I often hear from instructors who are interested in assigning and encouraging more multimodal work in their classes. Many tell me that they are concerned that they don’t know as much about technology as many of their students do. How, they wonder, can they evaluate their students’ multimodal projects effectively?

The first thing to remember is that multimodal projects are first and foremost writing projects that are planned, researched, organized, drafted, revised, and edited. The familiar basic principles of rhetoric still apply.

One way to ensure that everyone agrees in advance about how to define an excellent project is to work with students to develop the rubric that you will use for evaluation. If you haven’t already asked students to read about rhetorical situations in their handbook or rhetoric, you might want to do so now.

The St.
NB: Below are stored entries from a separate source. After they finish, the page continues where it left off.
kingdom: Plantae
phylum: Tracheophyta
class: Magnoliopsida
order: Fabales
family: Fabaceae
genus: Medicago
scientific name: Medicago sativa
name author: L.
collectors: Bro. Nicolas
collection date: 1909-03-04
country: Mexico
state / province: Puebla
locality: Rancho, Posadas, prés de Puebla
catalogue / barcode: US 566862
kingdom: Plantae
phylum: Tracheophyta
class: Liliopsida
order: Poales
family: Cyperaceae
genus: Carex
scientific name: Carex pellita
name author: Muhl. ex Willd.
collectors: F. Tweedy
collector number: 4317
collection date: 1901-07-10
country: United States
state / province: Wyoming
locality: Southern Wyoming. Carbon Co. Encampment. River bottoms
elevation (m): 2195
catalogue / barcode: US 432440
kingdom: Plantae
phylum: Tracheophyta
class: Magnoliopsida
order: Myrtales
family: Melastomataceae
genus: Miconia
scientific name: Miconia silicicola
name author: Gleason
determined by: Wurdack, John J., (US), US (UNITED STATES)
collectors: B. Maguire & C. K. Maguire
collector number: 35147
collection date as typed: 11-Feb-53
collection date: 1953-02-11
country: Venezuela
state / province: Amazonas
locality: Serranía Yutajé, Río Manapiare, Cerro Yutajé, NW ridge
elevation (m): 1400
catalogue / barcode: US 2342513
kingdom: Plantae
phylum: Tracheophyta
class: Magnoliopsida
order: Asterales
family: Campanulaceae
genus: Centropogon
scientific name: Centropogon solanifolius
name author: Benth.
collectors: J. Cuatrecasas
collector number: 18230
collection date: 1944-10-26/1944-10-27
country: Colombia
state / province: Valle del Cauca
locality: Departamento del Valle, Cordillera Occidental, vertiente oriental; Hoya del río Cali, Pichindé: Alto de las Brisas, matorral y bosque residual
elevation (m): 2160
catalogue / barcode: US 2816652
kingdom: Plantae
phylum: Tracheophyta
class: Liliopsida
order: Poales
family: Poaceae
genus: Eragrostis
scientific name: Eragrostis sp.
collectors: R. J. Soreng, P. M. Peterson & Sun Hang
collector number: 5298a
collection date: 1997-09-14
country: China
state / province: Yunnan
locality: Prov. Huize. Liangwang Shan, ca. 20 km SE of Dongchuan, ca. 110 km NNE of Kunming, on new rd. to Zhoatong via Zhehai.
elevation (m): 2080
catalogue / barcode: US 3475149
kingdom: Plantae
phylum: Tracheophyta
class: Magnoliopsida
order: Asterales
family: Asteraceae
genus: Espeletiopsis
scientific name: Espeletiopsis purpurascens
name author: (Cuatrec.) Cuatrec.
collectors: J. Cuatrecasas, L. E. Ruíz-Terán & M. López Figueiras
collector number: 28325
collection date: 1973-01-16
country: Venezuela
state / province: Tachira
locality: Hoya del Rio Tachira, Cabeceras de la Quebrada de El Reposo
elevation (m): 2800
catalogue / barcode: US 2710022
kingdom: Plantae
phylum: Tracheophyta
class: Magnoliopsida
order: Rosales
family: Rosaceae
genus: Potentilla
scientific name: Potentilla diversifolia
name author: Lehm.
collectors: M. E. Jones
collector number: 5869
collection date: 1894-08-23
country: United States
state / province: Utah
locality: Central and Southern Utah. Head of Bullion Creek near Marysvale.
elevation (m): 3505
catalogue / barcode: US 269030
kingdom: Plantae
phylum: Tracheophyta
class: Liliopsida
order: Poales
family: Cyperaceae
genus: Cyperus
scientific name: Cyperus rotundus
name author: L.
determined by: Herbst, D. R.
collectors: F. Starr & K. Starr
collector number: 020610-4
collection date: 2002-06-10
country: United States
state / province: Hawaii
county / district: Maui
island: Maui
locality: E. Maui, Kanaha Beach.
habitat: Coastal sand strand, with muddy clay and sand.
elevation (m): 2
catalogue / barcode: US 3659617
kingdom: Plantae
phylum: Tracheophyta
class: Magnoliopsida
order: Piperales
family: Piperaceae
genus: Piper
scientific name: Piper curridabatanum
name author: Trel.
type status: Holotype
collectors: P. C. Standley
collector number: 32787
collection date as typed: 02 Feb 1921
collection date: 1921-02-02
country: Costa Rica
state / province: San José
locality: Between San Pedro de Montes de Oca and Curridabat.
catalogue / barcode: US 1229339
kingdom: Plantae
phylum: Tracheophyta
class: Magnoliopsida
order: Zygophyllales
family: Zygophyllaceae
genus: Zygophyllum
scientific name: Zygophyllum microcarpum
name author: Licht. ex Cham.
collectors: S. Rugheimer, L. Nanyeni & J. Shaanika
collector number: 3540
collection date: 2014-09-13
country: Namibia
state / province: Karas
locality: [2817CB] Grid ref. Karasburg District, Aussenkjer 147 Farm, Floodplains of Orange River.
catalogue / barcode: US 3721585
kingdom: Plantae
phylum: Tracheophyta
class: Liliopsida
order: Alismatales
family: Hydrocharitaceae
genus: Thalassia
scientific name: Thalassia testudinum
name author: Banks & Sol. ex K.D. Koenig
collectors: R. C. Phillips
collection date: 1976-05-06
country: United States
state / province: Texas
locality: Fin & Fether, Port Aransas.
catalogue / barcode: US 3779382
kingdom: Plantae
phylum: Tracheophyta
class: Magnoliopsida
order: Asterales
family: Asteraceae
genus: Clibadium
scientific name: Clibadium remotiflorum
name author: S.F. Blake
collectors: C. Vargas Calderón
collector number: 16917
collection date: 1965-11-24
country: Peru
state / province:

Martin’s Handbook, Chapter 2

The Everyday Writer, Chapter 5

EasyWriter, Chapter 1

Everything’s an Argument, Chapter 1

The rubrics I develop with my students always begin with the following rhetorical concepts, which can be applied equally well to big projects and to low-stakes assignments:

  • Clarity of purpose and clarity of thesis/major points
  • Knowledge of the subject
  • Quality of audience awareness
  • Use of appropriate appeals

To these basic principles, we can add items like these that seem appropriate to the kind of project the students plan to create:

  • Use of evidence
  • Clarity of organization
  • Clarity of sentence structure and word choice
  • Quality of delivery—speaking voice, timing, pace, tone, use of “signpost language” (for writing that is meant to be heard)
  • Quality of design—legibility and use of space, color, font, and other design elements (for writing that is meant to be seen)

Working on a rubric together not only helps to make the evaluation process more transparent for your students—it also reinforces the idea that the skills needed to write well can be applied to many kinds of projects, not just traditional academic essays.